On the one hand, lentiviral-expressed siRNA directed against telomerases show a rapid effect on human melanoma cells, as the work perfomed in the group led by Blackburn demonstrates (Bagheri et al, 2006). These effects amount to increasing melanin production and enhancing cell differentiation. Upon transduction, melanoma cells display a more differentiated and less invasive phenotype. The number of metastasis is also reduced, as demonstrated by the injection of two human melanoma cell lines in mice.  These findings indicate that telomerase exerts its proinvasive and prometastatic effects not solely by polymerizing telomeric DNA to elongate chromosome ends, but also through involvement in central cell fate decisions (Bagheri et al, 2006).
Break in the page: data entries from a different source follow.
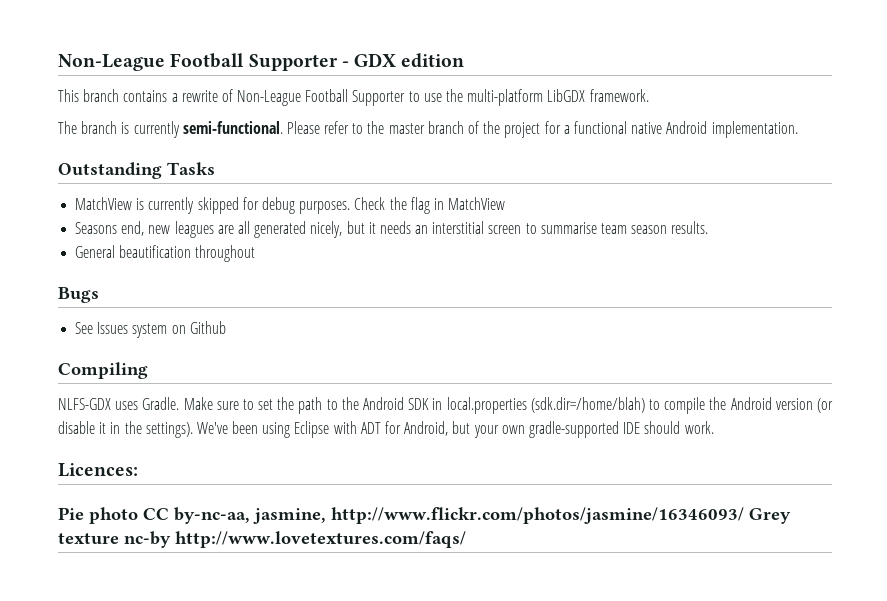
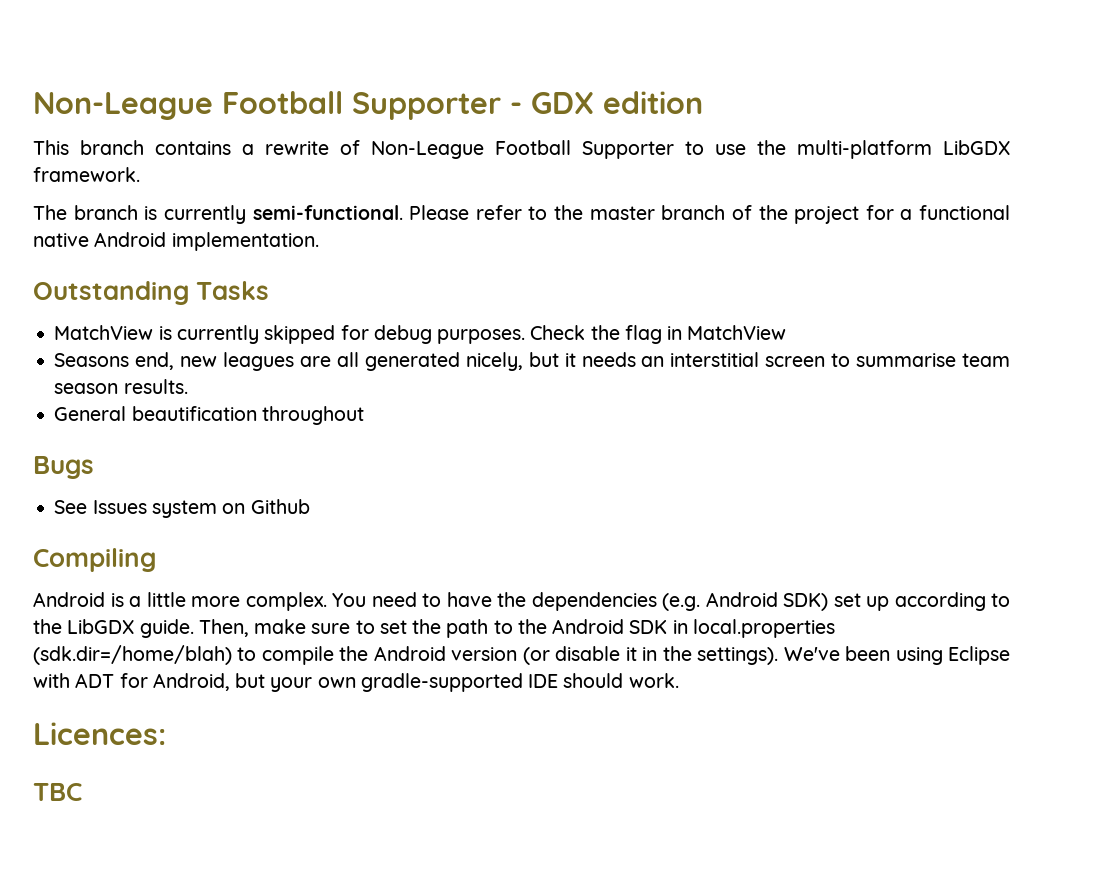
[58,397,213,410] NLFS-GDX uses Gradle. Make -> [33,592,1010,611] [33,619,307,638] Android is a little more complex. You need to have the dependencies (e.g. Android SDK) set up according to the LibGDX guide. Then, make
[58,507,791,524] [58,531,466,548] Pie photo CC by-nc-aa, jasmine, http://www.flickr.com/photos/jasmine/16346093/ Grey texture nc-by http://www.lovetextures.com/faqs/ -> [33,783,82,801] TBC

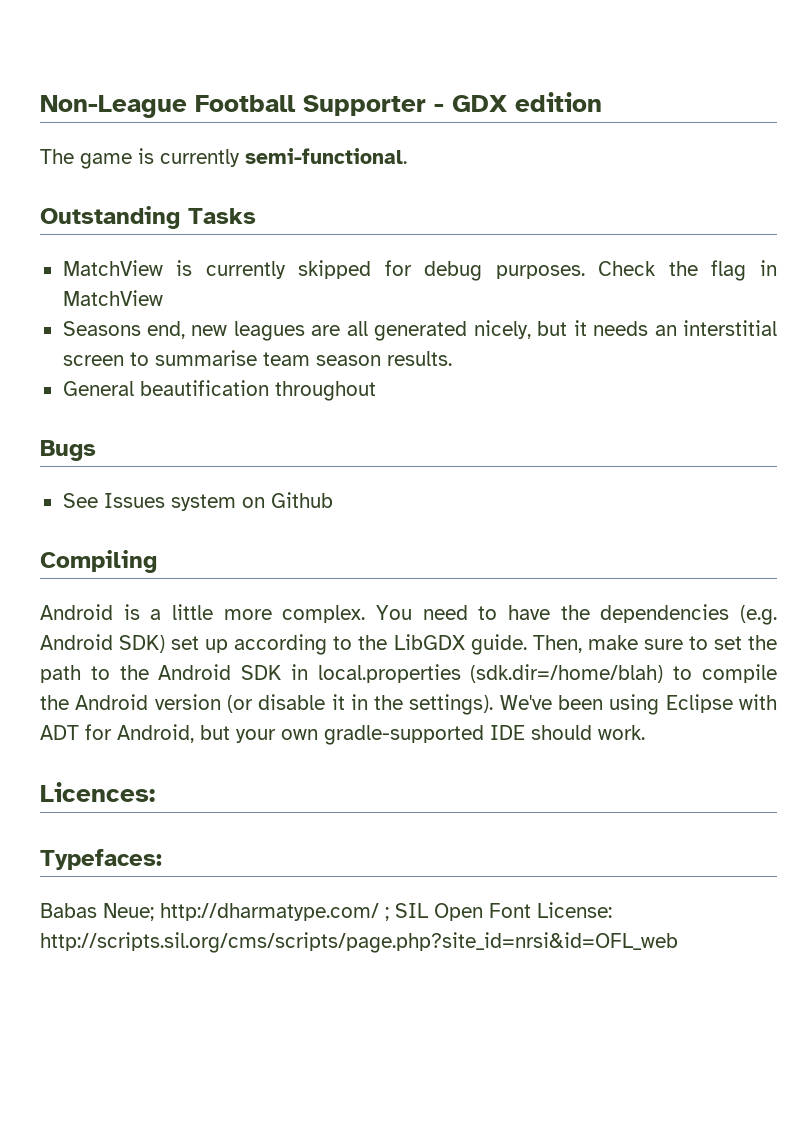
[33,140,1010,159] [33,167,140,182] // This branch contains a rewrite of Non-League Football Supporter to use the multi-platform LibGDX framework. -> (602, 102) none
[73,205,138,220] branch -> [80,153,132,169] game
[409,205,1010,224] [33,232,319,251] Please refer to the master branch of the project for a functional native Android implementation. -> (407, 156) none
[33,783,82,801] TBC -> [40,849,162,870] [40,902,612,921] [40,932,678,953] Typefaces: // Babas Neue; http://dharmatype.com/ ; SIL Open Font License: http://scripts.sil.org/cms/scripts/page.php?site_id=nrsi&id=OFL_web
On the other hand, data obtained by Dr Blackburn's collaborators in Stanford show a striking phenotype in mice, which exibit a furry (hairy) phenotype upon overexpression of telomerases (Sarin KY et al, 2009). Conditional transgenic induction of telomerase in mouse skin epithelium causes a rapid transition from the resting phase of the hair follicle cycle to the active phase, by causing proliferation of quiescent, multipotent stem cells in the hair follicle bulge region. To note, this new function  does not require the telomerase RNA component -which encodes the template for telomere addition- and therefore operates through a novel mechanism independent of its activity in synthesizing telomere repeats.

These data indicate that, in addition to its established role in extending telomeres, telomerase can promote proliferation of resting stem cells through a non-canonical pathway, and fits within the “manager-orchestrating” view described by Dr Blackburn. These new function of telomerase could have potential therapeutic applications. For one, the suppression of the level of the telomerase ribonucleoprotein complex may have a place in therapies directed against advanced metastatic cancer, as the data by Bagheri and coauthors seem to indicate.

It seems therefore that we may soon have to come up with a new name for these multifaceted enzymes, which are obviously not only devoted to cap the ends (“telos”) of chromosomes and protecting their integrity, but also play a role that needs to be further elucidated in progenitor and stem cells. Suggestions are welcome!

References

Bagheri S, Nosrati M, Li S, et al. Genes and pathways downstream of telomerase in melanoma metastasis. PNAS 2006 ;103(30):11306-11.

Sarin KY, Cheung P, Gilison D, et al. Conditional telomerase induction causes proliferation of hair follicle stem cells. Nature 2005;436(7053):1048-52.